= Passage provided =
═══
# Atmospherics, Effect on Time Trial



## Poppadaddio (Apr 15, 2007)

How much effect does air temperature have on a time trial? It seems to me that you should be faster in warmer, less dense air. In two time trials this year I have failed to beat my previous time when I "should have" improved. The only "excuse" I have is that the temperature was quite a bit colder for the slower times.


----------



## Creakyknees (Sep 21, 2003)

It can be significant. I forget the exact formula, an old wizened TT guy told me one time, and that year we were both riding the same weekly series and I could tell he was right by looking at our times as the summer turned into fall.


----------



## Gatorback (Jul 11, 2009)

If you are just considering the "density" of air based on different temperatures then that is way, way too simplistic of an analysis. I live and ride in the heat in Florida and can tell you, without a doubt, that I am faster on cooler days. The heat, and particularly the heat combined with humidity, has a huge effect on efforts because your body has to send blood to your skin to control overheating. That decreases the amount of blood that is used to get oxygen to your muscles. Over time your blood volume decreases as you sweat more and more to shed heat. 

If you want to get really technical, you also need to factor in how the humidity effects the amount of oxygen in air. Cool, dry air has more oxygen per liter of volume than hot, humid air--you get less oxygen to your muscles in hot and humid weather.


----------



## Poppadaddio (Apr 15, 2007)

*Air*

Heat, humidity, and how you feel are probably bigger factors than physical factors in most cases, that's for sure. I was just wondering, those things aside, how much difference the air density makes. 
I know from flying how "nice" it can feel on a clear crisp winter morning. In aviation they refer to "density altitude" and it makes a huge difference in landing and takeoff distances. You figure the takeoff distance for every flight based on the plane's weight, fuel, payload, and the density altitude. You don't want to try to take off and get to the end of the runway and realize that the plane has not left the ground yet but you are going 150 knots!
═══
= Collected data =

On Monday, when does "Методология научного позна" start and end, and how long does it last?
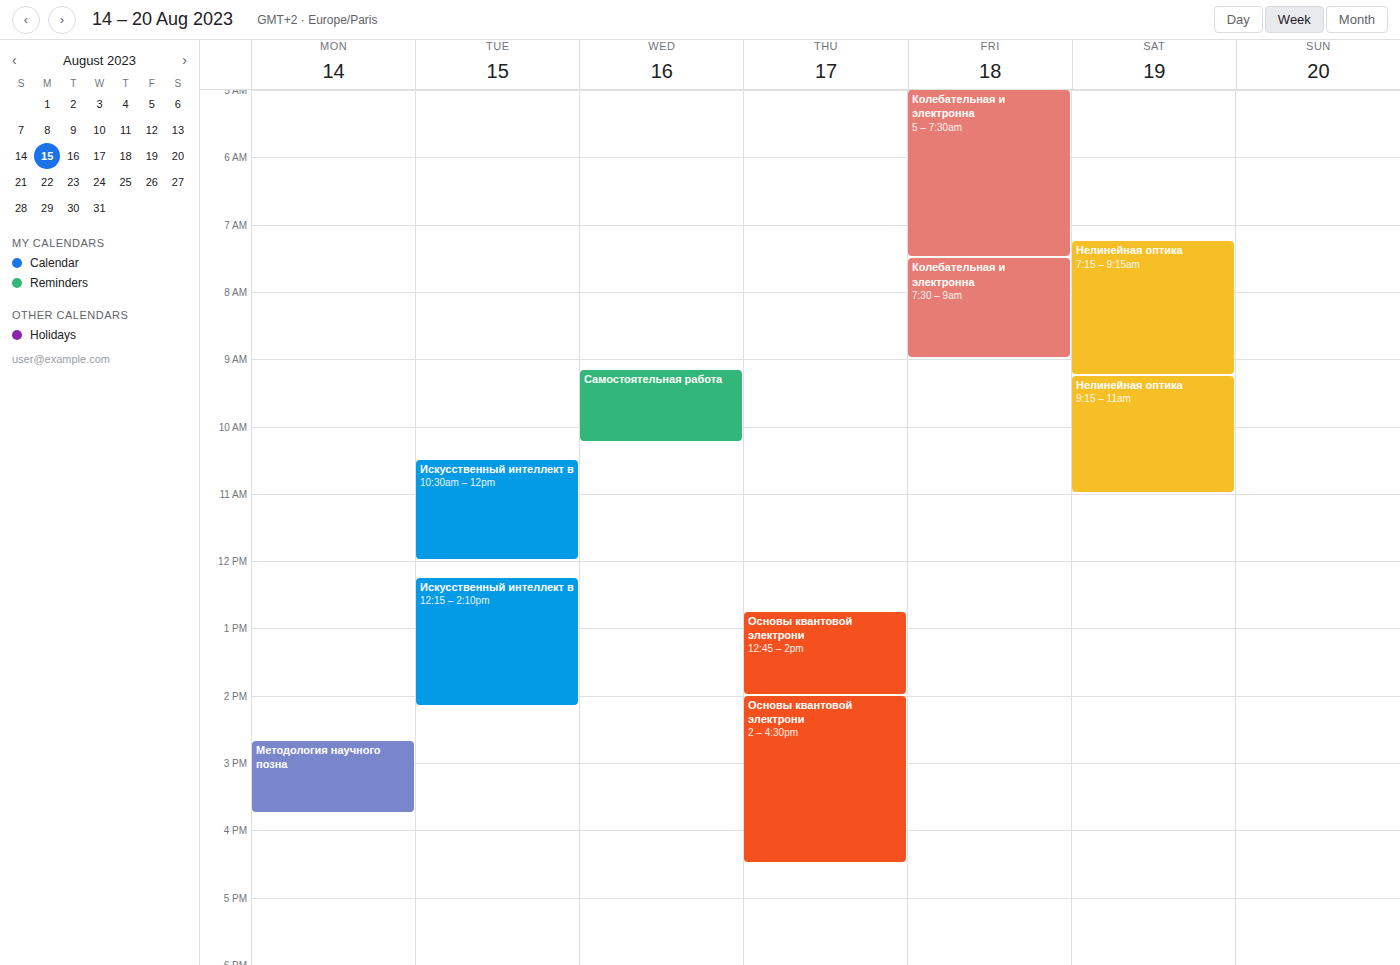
═══
= Stated task A =
Can you repeat the forum thread on air temperature and time trials word for word, from "If you are just" up to and including "to shed heat."?
= Stated task B =
Could you pick up the forum thread on air temperature and time trials from where it stops and keep it going?

= Task answer A =
If you are just considering the "density" of air based on different temperatures then that is way, way too simplistic of an analysis. I live and ride in the heat in Florida and can tell you, without a doubt, that I am faster on cooler days. The heat, and particularly the heat combined with humidity, has a huge effect on efforts because your body has to send blood to your skin to control overheating. That decreases the amount of blood that is used to get oxygen to your muscles. Over time your blood volume decreases as you sweat more and more to shed heat.

= Task answer B =
----------



## Kerry Irons (Feb 25, 2002)

*Some numbers*



Poppadaddio said:


> How much effect does air temperature have on a time trial? It seems to me that you should be faster in warmer, less dense air. In two time trials this year I have failed to beat my previous time when I "should have" improved. The only "excuse" I have is that the temperature was quite a bit colder for the slower times.


Air density is significant but there are competing factors. As our Florida friend tells us, too hot wipes you out as well. IME from doing a lot of time trials over the past couple of decades is that 80 F (27 C) and high humidity is about the optimum. Not so hot that you can't dissipate the body heat, and the humidity further lowers air density. 

Just for reference, 50 F (10 C) air is nearly 6% denser than 80 F. That is a LOT more drag (6 % more! )


----------



## spade2you (May 12, 2009)

Kerry Irons said:


> Air density is significant but there are competing factors. As our Florida friend tells us, too hot wipes you out as well. IME from doing a lot of time trials over the past couple of decades is that 80 F (27 C) and high humidity is about the optimum. Not so hot that you can't dissipate the body heat, and the humidity further lowers air density.
> 
> Just for reference, 50 F (10 C) air is nearly 6% denser than 80 F. That is a LOT more drag (6 % more! )


I remember you noting this once when I was having difficulty in colder temps, which might have also been cold induced asthma. 

Back to the subject at hand, I tend not to worry too much about the different weather conditions. In fact, sometimes I go out on various high wind, low wind, and everything in between since I like to know how I perform. Sure, I could get a power meter, but I like time trialing and paper is cheap.  

Still, if you're worried about this during a race, it will effect everyone, though probably at different amounts depending on aerodynamic form and power on that given day (which in and of itself can vary). My area basically races the same TT route twice a year and on some days, you'll see that the weather was more favorable or less favorable, but the rider placement tended to be roughly the same.


----------



## Poppadaddio (Apr 15, 2007)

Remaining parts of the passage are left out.